Na sequência, vieram vários outros cursos: pintura no curso e extensão da UFMG, curso de cerâmica, de bordado, até que fez oficina de tricô com Regina Misk. “Descobri as linhas e me apaixonei. Depois fiz um curso de bolsas, o Fio da Trama, com Rejane Montalvane, e me encantei com a produção e com as possibilidades. As bolsas ficaram lindas”.
qualidade Depois de aprender tricô e crochê, o crochê a esco- lheu. “A primeira bolsa que fiz, a professora disse que eu não daria conta. Tive que persistir.” Deu certo. No início, ficava ansiosa para ver o resultado final e deixava passar alguns pontos errados. “Eu assumia o erro.” À medida que foi melhorando, ganhando mais técnica, passou a ser mais exigente com qualidade e a exigir a perfeição. “Qualquer pequeno erro grita aos meus olhos, eu desmancho o tanto que for preciso, mas não aceito mais o erro”, afirma.
Misturar pontos e combinar linhas é o que mais atrai Marcelle. “Apaixonei-me com essa possibilidade de criar a partir dessa combinação de pontos e de materiais.” Para os acabamentos e para as alças, que são feitos em couro, a empresária desenha e geralmente se inspira nas marcas de luxo como Dior, e tem um fornecedor que executa. É exatamente essa mistura do couro com a ráfia ou com as linhas que dão o toque especial e o charme luxuoso nas bolsas da Oand.
Apacs Foram seis meses trabalhando sozinha. E foi Bruna Fourreaux quem fez a ponte com o diretor da Apac de Itaúna. Marcelle visitou o local e fechou a parceria. Ela fornece todo o material, passa para os detentos o modelo e ensina os pontos. “As Apacs têm um método único de trabalho e são de enorme valor. O tratamento com os presidiários é diferenciado. Eles são obrigados a estudar e trabalhar. Os que estão dentro do sistema fechado são voltados para a terapia ocupacional, por isso já existia o trabalho de crochê. Porém, a rotatividade é grande, porque muitos passam para o sistema semiaberto. Por isso, tem homens que são mais experientes no crochê e outros estão começando”, explica a empreendedora. “Não posso ser muito radical e sistemática. Já trabalho com duas Apacs, a de Itaúna e a de Itabirito, cada semana vou a uma delas e passo o dia com eles. Por ter essa rotatividade, sempre tem variação no tamanho da bolsa e no tipo de ponto. Alguns chegam a acrescentar alguma coisa por conta própria, me mostram e eu assumo, porque o trabalho fica muito bonito. Isso é o que torna cada peça única.” Marcelle remunera o detento por cada bolsa entregue. O próximo passo é trabalhar com a Apac feminina, situada na Gameleira. A empresária já fez a visita, mas ainda não ficou nada fechado. As bolsas da Oand já estão na Pop Up do Diamond Mall, na Fata Morgana da Savassi e na By Ana, em São Paulo.

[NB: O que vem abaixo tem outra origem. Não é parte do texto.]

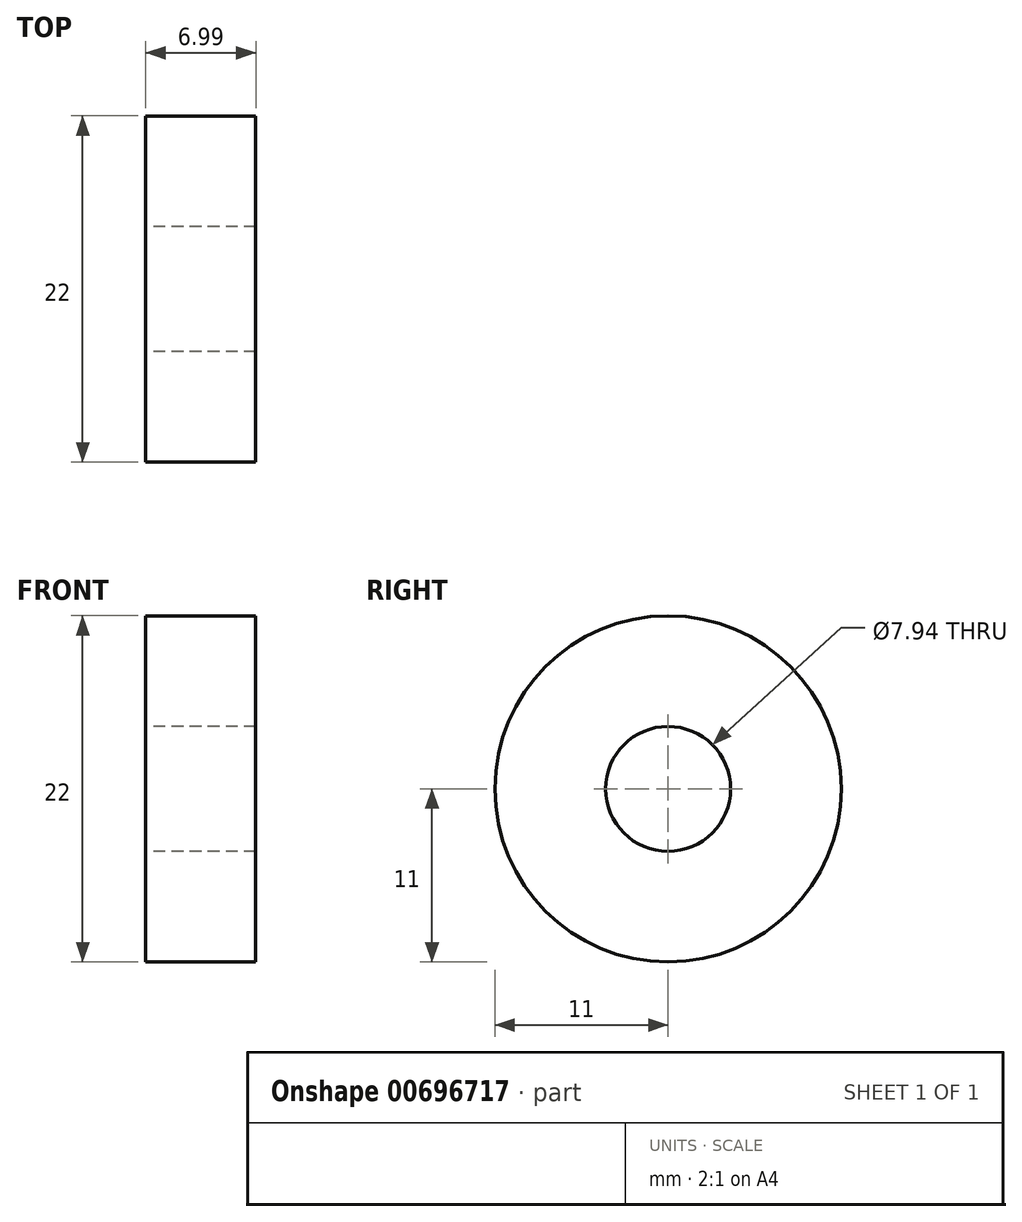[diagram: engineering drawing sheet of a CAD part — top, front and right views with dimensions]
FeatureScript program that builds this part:
annotation { "Feature Type Name" : "Feature", "Feature Type Description" : "" }
export const myFeature = defineFeature(function(context is Context, id is Id, definition is map)
    precondition{}
    {
        {
            var Q0;
            Q0=qCreatedBy(makeId("Right.planeOp"),FACE);
            var sketch = newSketch(context, id + "F0", { "sketchPlane" : qUnion([Q0])});
            skCircle(sketch, "E0", {"center": v(0, 0) * mm, "radius": 11 * mm});
            skCircle(sketch, "E1", {"center": v(0, 0) * mm, "radius": 3.97 * mm});
            skSolve(sketch);
        }
        {
            var Q0;
            Q0 = qSketchRegion(id + "F0", true);
            extrude(context, id + "F1", {"entities" : qUnion([Q0]), "depth" : 7 * mm, "offsetDistance" : 25.4 * mm});
        }
    });
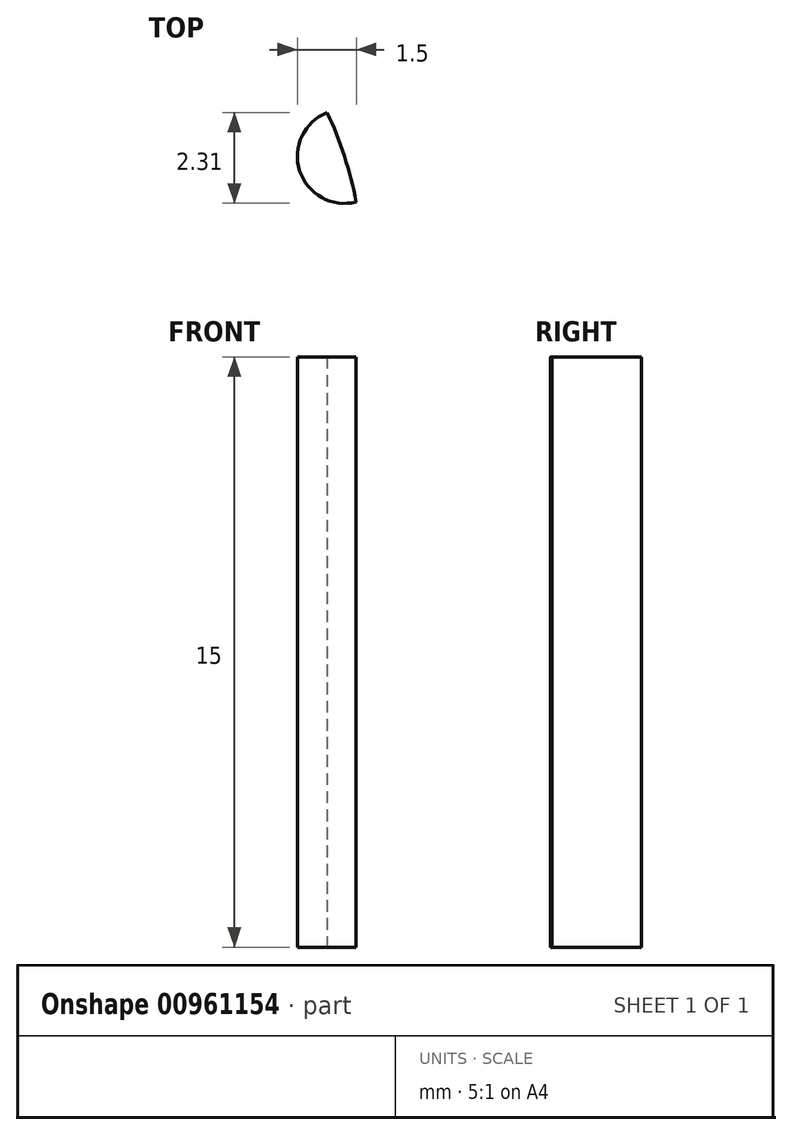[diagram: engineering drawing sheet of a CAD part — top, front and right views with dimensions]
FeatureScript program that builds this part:
annotation { "Feature Type Name" : "Feature", "Feature Type Description" : "" }
export const myFeature = defineFeature(function(context is Context, id is Id, definition is map)
    precondition{}
    {
        {
            var Q0;
            Q0=qCreatedBy(makeId("Top.planeOp"),FACE);
            var sketch = newSketch(context, id + "F0", { "sketchPlane" : qUnion([Q0])});
            skCircle(sketch, "E0", {"center": v(0, 0) * mm, "radius": 9.53 * mm});
            skCircle(sketch, "E1", {"center": v(0, 9.53) * mm, "radius": 1.2 * mm});
            skCircle(sketch, "E2.1.0", {"center": v(-5.6, 7.7) * mm, "radius": 1.2 * mm});
            skCircle(sketch, "E2.2.0", {"center": v(-9.06, 2.94) * mm, "radius": 1.2 * mm});
            skCircle(sketch, "E2.3.0", {"center": v(-9.06, -2.94) * mm, "radius": 1.2 * mm});
            skCircle(sketch, "E2.4.0", {"center": v(-5.6, -7.7) * mm, "radius": 1.2 * mm});
            skCircle(sketch, "E2.5.0", {"center": v(0, -9.53) * mm, "radius": 1.2 * mm});
            skCircle(sketch, "E2.6.0", {"center": v(5.6, -7.7) * mm, "radius": 1.2 * mm});
            skCircle(sketch, "E2.7.0", {"center": v(9.06, -2.94) * mm, "radius": 1.2 * mm});
            skCircle(sketch, "E2.8.0", {"center": v(9.06, 2.94) * mm, "radius": 1.2 * mm});
            skCircle(sketch, "E2.9.0", {"center": v(5.6, 7.7) * mm, "radius": 1.2 * mm});
            skSolve(sketch);
        }
        {
            var Q0;
            Q0=makeQuery(id+"F0.imprint","IMPRINT",FACE,{"disambiguationData":[TD([[makeQuery(id+"F0.imprint","IMPRINT",EDGE,{"derivedFrom":makeQuery(id+"FEj0pKjeV3EPrXN_0.opExtrude","CAP_EDGE",EDGE,{"disambiguationData":[OSD([sQuery(id+"FnyDLRzuZAjllcN_0.wireOp",EDGE,"B28xbMlO-8jRy-t1He-3Cjg-Zcp7sFitJE6t")])],"isStart":false})}),1.0]])]});
            var Q1;
            Q1=makeQuery(id+"F0.imprint","IMPRINT",FACE,{"disambiguationData":[TD([[makeQuery(id+"F0.imprint","IMPRINT",EDGE,{"derivedFrom":makeQuery(id+"FEj0pKjeV3EPrXN_0.opExtrude","CAP_EDGE",EDGE,{"disambiguationData":[OSD([sQuery(id+"FnyDLRzuZAjllcN_0.wireOp",EDGE,"B28xbMlO-8jRy-t1He-3Cjg-Zcp7sFitJE6t")])],"isStart":false})}),-1.0]])]});
            var Q2;
            Q2=makeQuery(id+"F0.imprint","IMPRINT",FACE,{"disambiguationData":[TD([[makeQuery(id+"F0.imprint","IMPRINT",EDGE,{"derivedFrom":makeQuery(id+"FEj0pKjeV3EPrXN_0.opExtrude","CAP_EDGE",EDGE,{"disambiguationData":[OSD([sQuery(id+"FnyDLRzuZAjllcN_0.wireOp",EDGE,"aedGRgQp-DsnF-1YjR-m7Mz-ZJWIFUI06pXP")])],"isStart":false})}),-1.0]])]});
            var Q3;
            {var subQ0=sQuery(id+"F0.wireOp",EDGE,"E2.8.0");var subQ1=sQuery(id+"F0.wireOp",EDGE,"E0");var subQ17=makeQuery(id+"F0.imprint","INTERSECT",VERTEX,{"disambiguationData":[OD(0.0)],"derivedFrom":[subQ1,subQ0]});Q3=makeQuery(id+"F0.imprint","IMPRINT",FACE,{"disambiguationData":[TD([[makeQuery(id+"F0.imprint","IMPRINT",EDGE,{"disambiguationData":[TD([[subQ17,-1.0]])],"derivedFrom":subQ1}),1.0]])]});}
            extrude(context, id + "F1", {"entities" : qUnion([Q0, Q1, Q2, Q3]), "depth" : 15 * mm, "offsetDistance" : 25 * mm});
        }
        {
            var Q0;
            Q0=makeQuery(id+"F1.opExtrude","CAP_FACE",FACE,{"disambiguationData":[OSD([sQuery(id+"F0.wireOp",EDGE,"E0")])],"isStart":false});
            var sketch = newSketch(context, id + "F2", { "sketchPlane" : qUnion([Q0])});
            skCircle(sketch, "E3", {"center": v(0, 0) * mm, "radius": 3 * mm});
            skSolve(sketch);
        }
        {
            var Q0;
            Q0=qSketchRegion(id+"F2",true);
            extrude(context, id + "F3", {"entities" : qUnion([Q0]), "operationType" : NewBodyOperationType.REMOVE, "endBound" : BoundingType.THROUGH_ALL, "oppositeDirection" : true, "depth" : 25 * mm, "offsetDistance" : 25 * mm});
        }
        {
            var Q0;
            Q0=makeQuery(id+"F1.opExtrude","CAP_FACE",FACE,{"disambiguationData":[OSD([sQuery(id+"F0.wireOp",EDGE,"E0"),sQuery(id+"F0.wireOp",EDGE,"E1"),sQuery(id+"F0.wireOp",EDGE,"E2.1.0"),sQuery(id+"F0.wireOp",EDGE,"E2.2.0"),sQuery(id+"F0.wireOp",EDGE,"E2.3.0"),sQuery(id+"F0.wireOp",EDGE,"E2.4.0"),sQuery(id+"F0.wireOp",EDGE,"E2.5.0"),sQuery(id+"F0.wireOp",EDGE,"E2.6.0"),sQuery(id+"F0.wireOp",EDGE,"E2.7.0"),sQuery(id+"F0.wireOp",EDGE,"E2.8.0"),sQuery(id+"F0.wireOp",EDGE,"E2.9.0")])],"isStart":false});
            var sketch = newSketch(context, id + "F4", { "sketchPlane" : qUnion([Q0])});
            skCircle(sketch, "E4.cCircle", {"center": v(0, 0) * mm, "radius": 5 * mm, "construction": true});
            skLineSegment(sketch, "E4.0", {"start": v(5.77, 0) * mm, "end": v(2.89, -5) * mm});
            skLineSegment(sketch, "E4.1", {"start": v(2.89, -5) * mm, "end": v(-2.89, -5) * mm});
            skLineSegment(sketch, "E4.2", {"start": v(-2.89, -5) * mm, "end": v(-5.77, 0) * mm});
            skLineSegment(sketch, "E4.3", {"start": v(-5.77, 0) * mm, "end": v(-2.89, 5) * mm});
            skLineSegment(sketch, "E4.4", {"start": v(-2.89, 5) * mm, "end": v(2.89, 5) * mm});
            skLineSegment(sketch, "E4.5", {"start": v(2.89, 5) * mm, "end": v(5.77, 0) * mm});
            skPoint(sketch, "E4.0.midPoint", {"position": v(4.33, -2.5) * mm});
            skSolve(sketch);
        }
        {
            var Q0;
            Q0=makeQuery(id+"F4.imprint","IMPRINT",FACE,{"disambiguationData":[TD([[makeQuery(id+"F4.imprint","IMPRINT",EDGE,{"derivedFrom":sQuery(id+"F4.wireOp",EDGE,"E4.0")}),-1.0]])]});
            extrude(context, id + "F5", {"entities" : qUnion([Q0]), "operationType" : NewBodyOperationType.REMOVE, "oppositeDirection" : true, "depth" : 10 * mm, "offsetDistance" : 25 * mm});
        }
    });
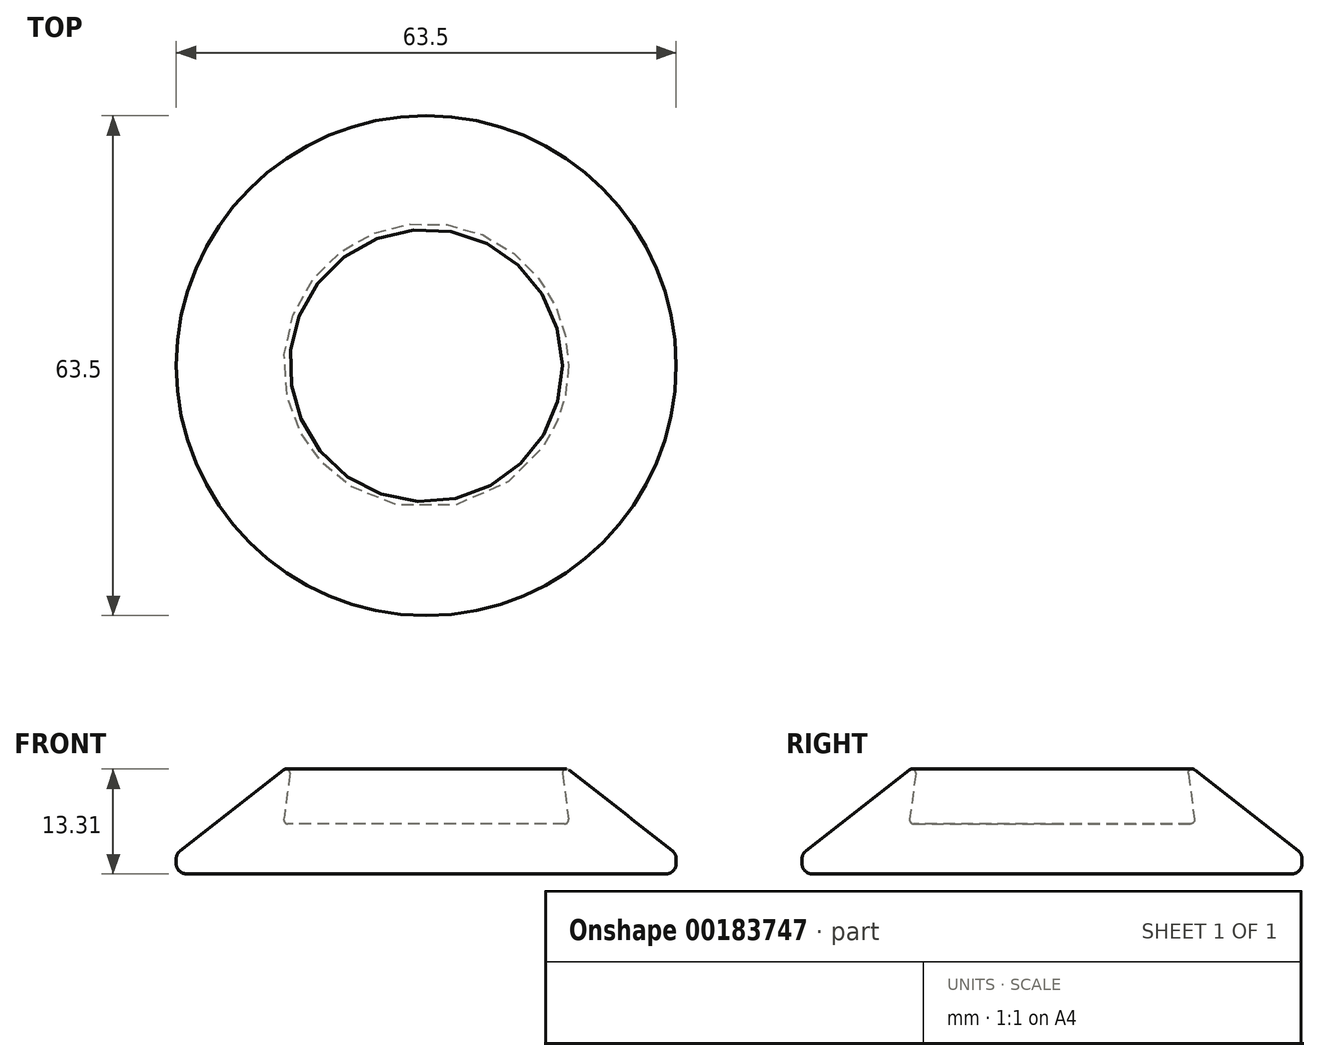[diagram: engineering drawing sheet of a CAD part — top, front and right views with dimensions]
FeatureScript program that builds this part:
annotation { "Feature Type Name" : "Feature", "Feature Type Description" : "" }
export const myFeature = defineFeature(function(context is Context, id is Id, definition is map)
    precondition{}
    {
        {
            var Q0;
            Q0=qCreatedBy(makeId("Front.planeOp"),FACE);
            var sketch = newSketch(context, id + "F0", { "sketchPlane" : qUnion([Q0])});
            skLineSegment(sketch, "E0", {"start": v(0, 0) * mm, "end": v(66.92, 0) * mm, "construction": true});
            skLineSegment(sketch, "E1", {"start": v(0, 0) * mm, "end": v(0, 49.99) * mm, "construction": true});
            skLineSegment(sketch, "E2", {"start": v(0, 0) * mm, "end": v(31.75, 0) * mm});
            skLineSegment(sketch, "E3", {"start": v(31.75, 0) * mm, "end": v(31.75, 2.54) * mm});
            skLineSegment(sketch, "E4", {"start": v(31.75, 2.54) * mm, "end": v(17.15, 13.97) * mm});
            skLineSegment(sketch, "E5", {"start": v(17.15, 13.97) * mm, "end": v(18.16, 6.35) * mm});
            skLineSegment(sketch, "E6", {"start": v(18.16, 6.35) * mm, "end": v(0, 6.35) * mm});
            skLineSegment(sketch, "E7", {"start": v(0, 6.35) * mm, "end": v(0, 0) * mm});
            skSolve(sketch);
        }
        {
            var Q0;
            Q0 = qSketchRegion(id + "F0", true);
            var Q1;
            Q1=sQuery(id+"F0.wireOp",EDGE,"E1");
            revolve(context, id + "F1", {"entities" : qUnion([Q0]), "axis" : qUnion([Q1]), "revolveType" : RevolveType.FULL});
        }
        {
            var Q0;
            Q0=makeQuery(id+"F1.opRevolve","SWEPT_FACE",FACE,{"disambiguationData":[OSD([sQuery(id+"F0.wireOp",EDGE,"E3")])]});
            fillet(context, id + "F2", {"entities" : qUnion([Q0]), "radius" : 1.27 * mm, "tangentPropagation" : true, "allowEdgeOverflow" : false});
        }
        {
            var Q0;
            Q0=makeQuery(id+"F1.opRevolve","SWEPT_FACE",FACE,{"disambiguationData":[OSD([sQuery(id+"F0.wireOp",EDGE,"E5")])]});
            fillet(context, id + "F3", {"entities" : qUnion([Q0]), "radius" : 0.5 * mm, "tangentPropagation" : true, "allowEdgeOverflow" : false});
        }
    });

handmade A marca preserva seus dois grandes pontos de valorização do trabalho, o handmade e o trabalho prisional. A técnica que predomina na Oand é o crochê, e Marcelle segue empenhada na pesquisa de materiais, modelagens e tudo que envolve a criação de bolsas.
“Sempre tenho um olhar para o que é tendência, sabendo que bolsa é uma peça duradoura, por isso temos que ter um cuidado maior, para trazer a tendência de forma que a bolsa tenha um toque moderno sem ficar muito datada. O desafio é achar este ponto de equilíbrio”, diz a estilista, que dá o nome das amigas a cada nova peça.
Há quatro anos, antes de abrir a Oand, Marcelle Ferreira fez uma pesquisa com cerca de 300 mulheres de Belo Horizonte, São Paulo e Rio de Janeiro sobre bolsas. As de crochê tiveram uma pontuação muito baixa. Só depois que as marcas internacionais de luxo passaram a fazer roupas e bolsas com esta técnica é que ela subiu no ranking. “Sabia que não seria fácil, tem momentos mais difíceis, mas acredito no produto, e estou buscando outros materiais para aumentar a escala produtiva e aumentar a viabilidade do negócio”, conclui, afirmando que hoje está totalmente dedicada à Oand.